= Vorgelegter Textauszug =

Ich hatte den Treiber in den Kernel gebaut, also nicht als Modul. Habe ihn wieder entfernt.

----------

## Todie77

 *Christian99 wrote:*   

> hast du den treiber als modul oder in den kernel gebaut?
> 
> wenn er im kernel eingebaut ist, nutzt lsmod leider nichts. was sagt denn "dmesg| grep -i net"?

 

 *Quote:*   

> 
> 
> [    0.019551] NET: Registered protocol family 16
> 
> [    0.159249] NetLabel: Initializing
> ...

 

----------

## Christian99

 *Todie77 wrote:*   

> 
> 
> [    3.001935] e1000: Intel(R) PRO/1000 Network Driver - version 7.3.21-k8-NAPI
> 
> [    3.002556] e1000e: Intel(R) PRO/1000 Network Driver - 1.2.20-k2
> ...

 

äh, das sieht eher aus wie ein intel nic.

= Aufgabe =
Fasse den Forumsauszug in genau zwei Sätzen zusammen. Die Zeilen werden zur Bearbeitung nicht gebraucht.

Transkribierter Seiteninhalt:
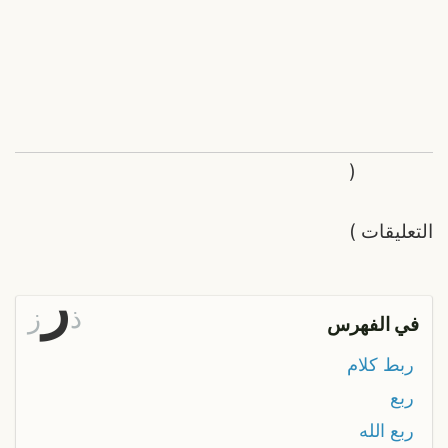
(
التعليقات
)
ر
ذ
ز
في الفهرس
ربط كلام
ربع
ربع الله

= Lösung =
Christian99 fragt, ob der Treiber als Modul oder in den Kernel gebaut wurde, weil lsmod bei einem eingebauten Treiber nichts nütze, und will die Ausgabe von „dmesg| grep -i net“ sehen. In der von Todie77 geposteten Ausgabe erscheinen die Intel(R)-PRO/1000-Netzwerktreiber e1000 und e1000e, woraufhin Christian99 meint, das sehe eher nach einer Intel-Netzwerkkarte aus.